Request =>
Rewrite the lines from the very first one through the line containing "genus: Tritomegas", swapping "phylum" for "division" and leaving everything else unchanged.

________

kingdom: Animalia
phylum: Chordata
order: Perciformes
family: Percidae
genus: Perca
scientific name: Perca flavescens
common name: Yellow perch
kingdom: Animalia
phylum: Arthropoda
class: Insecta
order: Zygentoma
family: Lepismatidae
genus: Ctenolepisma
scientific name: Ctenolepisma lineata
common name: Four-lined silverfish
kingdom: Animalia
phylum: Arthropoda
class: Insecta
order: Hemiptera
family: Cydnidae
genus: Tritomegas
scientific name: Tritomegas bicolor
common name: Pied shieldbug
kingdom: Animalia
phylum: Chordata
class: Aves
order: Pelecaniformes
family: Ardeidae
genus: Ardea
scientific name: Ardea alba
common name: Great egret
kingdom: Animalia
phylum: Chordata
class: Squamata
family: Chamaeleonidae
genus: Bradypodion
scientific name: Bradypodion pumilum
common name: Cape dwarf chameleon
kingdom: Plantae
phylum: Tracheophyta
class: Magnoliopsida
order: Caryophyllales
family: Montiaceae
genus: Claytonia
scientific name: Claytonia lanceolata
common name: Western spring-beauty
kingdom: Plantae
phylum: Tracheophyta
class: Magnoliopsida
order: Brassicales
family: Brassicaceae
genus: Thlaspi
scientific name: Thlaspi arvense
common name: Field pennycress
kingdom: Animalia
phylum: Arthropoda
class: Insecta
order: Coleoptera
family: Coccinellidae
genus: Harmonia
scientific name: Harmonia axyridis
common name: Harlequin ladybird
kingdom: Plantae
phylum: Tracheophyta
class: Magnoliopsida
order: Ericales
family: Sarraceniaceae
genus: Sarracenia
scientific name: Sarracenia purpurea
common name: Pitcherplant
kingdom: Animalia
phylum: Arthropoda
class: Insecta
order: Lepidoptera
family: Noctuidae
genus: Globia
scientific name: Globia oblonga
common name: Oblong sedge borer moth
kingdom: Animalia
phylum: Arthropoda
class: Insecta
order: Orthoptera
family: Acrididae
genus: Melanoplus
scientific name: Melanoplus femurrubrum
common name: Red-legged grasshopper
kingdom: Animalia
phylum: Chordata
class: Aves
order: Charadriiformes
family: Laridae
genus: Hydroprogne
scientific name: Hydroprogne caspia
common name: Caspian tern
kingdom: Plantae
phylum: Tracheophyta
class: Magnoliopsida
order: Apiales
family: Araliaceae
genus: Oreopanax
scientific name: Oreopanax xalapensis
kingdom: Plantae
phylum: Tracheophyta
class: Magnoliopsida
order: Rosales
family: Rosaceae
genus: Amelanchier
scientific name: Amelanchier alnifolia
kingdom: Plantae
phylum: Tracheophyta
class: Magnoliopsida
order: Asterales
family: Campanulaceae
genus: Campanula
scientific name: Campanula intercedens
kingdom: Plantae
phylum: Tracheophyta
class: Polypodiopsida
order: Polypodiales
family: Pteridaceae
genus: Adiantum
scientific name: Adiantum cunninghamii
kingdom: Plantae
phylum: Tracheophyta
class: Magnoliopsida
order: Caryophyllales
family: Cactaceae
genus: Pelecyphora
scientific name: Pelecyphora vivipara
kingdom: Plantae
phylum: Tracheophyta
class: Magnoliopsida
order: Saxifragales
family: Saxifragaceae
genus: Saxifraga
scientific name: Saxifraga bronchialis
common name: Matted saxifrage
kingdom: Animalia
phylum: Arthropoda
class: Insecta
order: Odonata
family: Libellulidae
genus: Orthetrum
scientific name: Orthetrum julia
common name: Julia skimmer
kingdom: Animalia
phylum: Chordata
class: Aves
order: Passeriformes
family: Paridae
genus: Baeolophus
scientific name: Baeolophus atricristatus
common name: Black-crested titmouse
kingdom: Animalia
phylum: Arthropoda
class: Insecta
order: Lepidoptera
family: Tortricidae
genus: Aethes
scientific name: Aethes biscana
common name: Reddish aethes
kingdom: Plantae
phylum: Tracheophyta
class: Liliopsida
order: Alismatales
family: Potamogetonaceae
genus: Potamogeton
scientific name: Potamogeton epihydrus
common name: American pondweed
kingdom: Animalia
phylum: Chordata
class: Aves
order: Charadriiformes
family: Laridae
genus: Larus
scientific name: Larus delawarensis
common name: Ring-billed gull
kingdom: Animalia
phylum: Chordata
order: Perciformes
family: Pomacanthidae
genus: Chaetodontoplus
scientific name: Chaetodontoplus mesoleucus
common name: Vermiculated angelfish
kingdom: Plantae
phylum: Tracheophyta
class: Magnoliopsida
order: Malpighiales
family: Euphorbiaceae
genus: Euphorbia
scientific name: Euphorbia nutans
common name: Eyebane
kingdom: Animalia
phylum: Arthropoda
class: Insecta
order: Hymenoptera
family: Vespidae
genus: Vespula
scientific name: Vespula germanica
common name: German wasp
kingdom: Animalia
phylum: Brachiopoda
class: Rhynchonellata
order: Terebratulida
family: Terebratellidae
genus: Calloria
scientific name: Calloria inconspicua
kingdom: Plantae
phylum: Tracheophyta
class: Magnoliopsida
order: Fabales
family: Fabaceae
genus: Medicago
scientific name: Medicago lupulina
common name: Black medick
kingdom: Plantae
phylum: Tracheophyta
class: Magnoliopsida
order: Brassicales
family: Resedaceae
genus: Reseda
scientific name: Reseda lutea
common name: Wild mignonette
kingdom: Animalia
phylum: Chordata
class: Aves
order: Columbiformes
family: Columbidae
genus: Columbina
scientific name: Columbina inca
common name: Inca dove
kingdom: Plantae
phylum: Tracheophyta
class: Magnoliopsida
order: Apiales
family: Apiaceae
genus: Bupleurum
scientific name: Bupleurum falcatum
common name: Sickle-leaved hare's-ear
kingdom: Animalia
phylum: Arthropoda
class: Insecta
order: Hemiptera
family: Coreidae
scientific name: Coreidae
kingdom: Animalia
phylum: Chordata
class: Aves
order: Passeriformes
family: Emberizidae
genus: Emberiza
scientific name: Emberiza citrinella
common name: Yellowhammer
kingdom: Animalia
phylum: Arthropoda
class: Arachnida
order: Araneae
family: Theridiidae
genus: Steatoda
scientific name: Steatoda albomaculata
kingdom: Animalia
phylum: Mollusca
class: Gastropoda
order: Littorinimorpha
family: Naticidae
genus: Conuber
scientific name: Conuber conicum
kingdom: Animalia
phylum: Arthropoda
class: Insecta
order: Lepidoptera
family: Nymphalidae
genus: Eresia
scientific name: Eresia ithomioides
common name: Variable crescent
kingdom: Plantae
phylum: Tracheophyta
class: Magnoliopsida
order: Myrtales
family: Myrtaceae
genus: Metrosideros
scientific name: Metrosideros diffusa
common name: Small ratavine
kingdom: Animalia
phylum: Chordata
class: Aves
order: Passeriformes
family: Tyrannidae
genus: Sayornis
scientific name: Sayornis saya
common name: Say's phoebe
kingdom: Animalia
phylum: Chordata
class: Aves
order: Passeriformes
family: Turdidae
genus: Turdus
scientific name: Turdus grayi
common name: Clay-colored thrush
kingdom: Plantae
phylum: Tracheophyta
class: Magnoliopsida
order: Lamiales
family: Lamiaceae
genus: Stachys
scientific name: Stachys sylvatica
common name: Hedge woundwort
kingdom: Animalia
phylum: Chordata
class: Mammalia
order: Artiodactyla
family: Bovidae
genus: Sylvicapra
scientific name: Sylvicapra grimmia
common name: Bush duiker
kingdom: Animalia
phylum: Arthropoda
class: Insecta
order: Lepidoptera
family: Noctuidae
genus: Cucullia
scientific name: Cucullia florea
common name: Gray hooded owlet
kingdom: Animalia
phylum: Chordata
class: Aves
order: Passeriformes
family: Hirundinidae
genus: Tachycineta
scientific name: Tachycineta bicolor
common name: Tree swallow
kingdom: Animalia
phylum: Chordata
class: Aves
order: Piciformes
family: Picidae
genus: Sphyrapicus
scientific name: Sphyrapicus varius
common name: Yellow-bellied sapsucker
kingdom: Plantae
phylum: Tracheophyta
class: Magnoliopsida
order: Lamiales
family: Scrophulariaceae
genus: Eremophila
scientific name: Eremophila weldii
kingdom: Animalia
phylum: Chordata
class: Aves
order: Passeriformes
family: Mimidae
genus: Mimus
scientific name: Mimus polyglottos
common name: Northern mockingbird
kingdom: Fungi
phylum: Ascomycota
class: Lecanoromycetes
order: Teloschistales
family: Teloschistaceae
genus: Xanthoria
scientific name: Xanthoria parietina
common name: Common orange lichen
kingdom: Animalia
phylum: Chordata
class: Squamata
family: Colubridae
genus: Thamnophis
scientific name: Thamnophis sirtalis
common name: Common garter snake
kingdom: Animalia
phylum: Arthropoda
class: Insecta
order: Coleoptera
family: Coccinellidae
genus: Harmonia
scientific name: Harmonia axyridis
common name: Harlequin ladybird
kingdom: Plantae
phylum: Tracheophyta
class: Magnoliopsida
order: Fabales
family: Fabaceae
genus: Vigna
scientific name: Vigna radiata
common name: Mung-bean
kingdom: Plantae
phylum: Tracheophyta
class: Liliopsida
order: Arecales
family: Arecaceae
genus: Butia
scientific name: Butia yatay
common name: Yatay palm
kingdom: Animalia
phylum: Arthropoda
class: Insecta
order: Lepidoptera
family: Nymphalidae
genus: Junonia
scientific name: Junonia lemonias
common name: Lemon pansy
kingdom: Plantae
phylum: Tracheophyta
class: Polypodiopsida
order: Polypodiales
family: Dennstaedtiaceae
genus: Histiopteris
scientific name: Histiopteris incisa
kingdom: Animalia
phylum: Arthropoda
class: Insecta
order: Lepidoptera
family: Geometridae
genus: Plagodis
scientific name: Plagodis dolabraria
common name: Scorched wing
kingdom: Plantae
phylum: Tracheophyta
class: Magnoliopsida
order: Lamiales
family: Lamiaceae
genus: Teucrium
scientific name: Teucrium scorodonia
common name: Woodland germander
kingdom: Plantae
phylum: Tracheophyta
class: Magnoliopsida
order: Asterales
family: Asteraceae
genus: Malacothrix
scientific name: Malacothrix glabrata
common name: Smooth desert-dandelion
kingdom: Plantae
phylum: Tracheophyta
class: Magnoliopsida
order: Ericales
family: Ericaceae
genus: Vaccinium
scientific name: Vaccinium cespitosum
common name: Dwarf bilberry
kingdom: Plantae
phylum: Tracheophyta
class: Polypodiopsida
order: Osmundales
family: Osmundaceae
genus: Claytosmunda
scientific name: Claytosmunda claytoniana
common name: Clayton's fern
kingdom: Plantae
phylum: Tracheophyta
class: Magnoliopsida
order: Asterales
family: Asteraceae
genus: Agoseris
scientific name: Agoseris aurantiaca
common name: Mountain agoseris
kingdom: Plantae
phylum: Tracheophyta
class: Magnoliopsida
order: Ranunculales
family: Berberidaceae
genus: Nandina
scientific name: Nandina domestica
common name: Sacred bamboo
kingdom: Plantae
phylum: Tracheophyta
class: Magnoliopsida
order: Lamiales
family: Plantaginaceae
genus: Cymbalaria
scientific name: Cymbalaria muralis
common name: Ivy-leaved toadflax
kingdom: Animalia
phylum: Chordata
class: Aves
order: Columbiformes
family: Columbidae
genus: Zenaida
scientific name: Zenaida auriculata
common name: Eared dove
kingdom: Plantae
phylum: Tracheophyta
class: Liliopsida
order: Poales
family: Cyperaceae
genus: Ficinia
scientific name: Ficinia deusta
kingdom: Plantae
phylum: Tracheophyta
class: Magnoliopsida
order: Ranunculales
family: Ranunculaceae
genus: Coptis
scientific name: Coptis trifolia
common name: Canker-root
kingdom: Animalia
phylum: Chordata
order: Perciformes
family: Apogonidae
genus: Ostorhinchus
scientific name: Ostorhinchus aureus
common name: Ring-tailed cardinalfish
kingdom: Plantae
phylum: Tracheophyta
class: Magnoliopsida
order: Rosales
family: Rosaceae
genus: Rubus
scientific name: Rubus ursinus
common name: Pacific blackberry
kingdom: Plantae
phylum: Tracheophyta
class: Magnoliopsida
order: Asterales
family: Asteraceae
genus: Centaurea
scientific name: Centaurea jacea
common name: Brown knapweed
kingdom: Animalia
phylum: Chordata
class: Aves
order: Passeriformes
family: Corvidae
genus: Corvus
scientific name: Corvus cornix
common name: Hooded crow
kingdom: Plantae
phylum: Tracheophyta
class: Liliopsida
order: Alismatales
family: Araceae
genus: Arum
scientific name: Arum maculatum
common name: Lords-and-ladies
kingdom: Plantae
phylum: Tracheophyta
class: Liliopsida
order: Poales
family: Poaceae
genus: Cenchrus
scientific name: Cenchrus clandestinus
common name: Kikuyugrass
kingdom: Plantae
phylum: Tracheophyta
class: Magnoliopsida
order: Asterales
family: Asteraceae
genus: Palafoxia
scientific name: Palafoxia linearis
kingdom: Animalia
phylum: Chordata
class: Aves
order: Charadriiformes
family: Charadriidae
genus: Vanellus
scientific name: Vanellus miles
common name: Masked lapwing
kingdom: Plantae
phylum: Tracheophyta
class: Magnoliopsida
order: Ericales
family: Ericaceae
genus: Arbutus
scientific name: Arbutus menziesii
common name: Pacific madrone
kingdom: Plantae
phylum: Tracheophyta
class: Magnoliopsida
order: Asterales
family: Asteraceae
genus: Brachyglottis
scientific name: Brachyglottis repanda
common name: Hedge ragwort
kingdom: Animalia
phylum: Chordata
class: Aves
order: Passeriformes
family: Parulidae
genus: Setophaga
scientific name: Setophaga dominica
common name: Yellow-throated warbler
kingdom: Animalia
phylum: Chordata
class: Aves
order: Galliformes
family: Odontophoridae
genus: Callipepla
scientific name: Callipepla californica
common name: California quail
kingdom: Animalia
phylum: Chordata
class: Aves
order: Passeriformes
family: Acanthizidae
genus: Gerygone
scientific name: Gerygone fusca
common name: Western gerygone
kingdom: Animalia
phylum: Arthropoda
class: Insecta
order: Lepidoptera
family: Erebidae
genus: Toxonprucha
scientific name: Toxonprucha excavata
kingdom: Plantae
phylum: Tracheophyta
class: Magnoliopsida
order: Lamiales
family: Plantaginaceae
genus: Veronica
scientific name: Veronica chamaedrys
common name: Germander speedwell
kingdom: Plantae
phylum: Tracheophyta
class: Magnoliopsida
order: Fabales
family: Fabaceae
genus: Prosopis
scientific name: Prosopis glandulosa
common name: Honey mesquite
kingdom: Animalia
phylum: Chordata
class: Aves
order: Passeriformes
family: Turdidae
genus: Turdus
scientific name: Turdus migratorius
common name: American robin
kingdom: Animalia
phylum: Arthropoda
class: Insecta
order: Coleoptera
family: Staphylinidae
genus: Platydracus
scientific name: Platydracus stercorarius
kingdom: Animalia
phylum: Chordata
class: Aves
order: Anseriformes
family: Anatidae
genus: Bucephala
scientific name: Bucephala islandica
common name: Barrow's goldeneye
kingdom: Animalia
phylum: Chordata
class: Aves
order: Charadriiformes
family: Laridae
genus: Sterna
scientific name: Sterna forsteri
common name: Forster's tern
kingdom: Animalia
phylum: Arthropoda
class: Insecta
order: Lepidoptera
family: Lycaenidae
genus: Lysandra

________

Written response =>
kingdom: Animalia
division: Chordata
order: Perciformes
family: Percidae
genus: Perca
scientific name: Perca flavescens
common name: Yellow perch
kingdom: Animalia
division: Arthropoda
class: Insecta
order: Zygentoma
family: Lepismatidae
genus: Ctenolepisma
scientific name: Ctenolepisma lineata
common name: Four-lined silverfish
kingdom: Animalia
division: Arthropoda
class: Insecta
order: Hemiptera
family: Cydnidae
genus: Tritomegas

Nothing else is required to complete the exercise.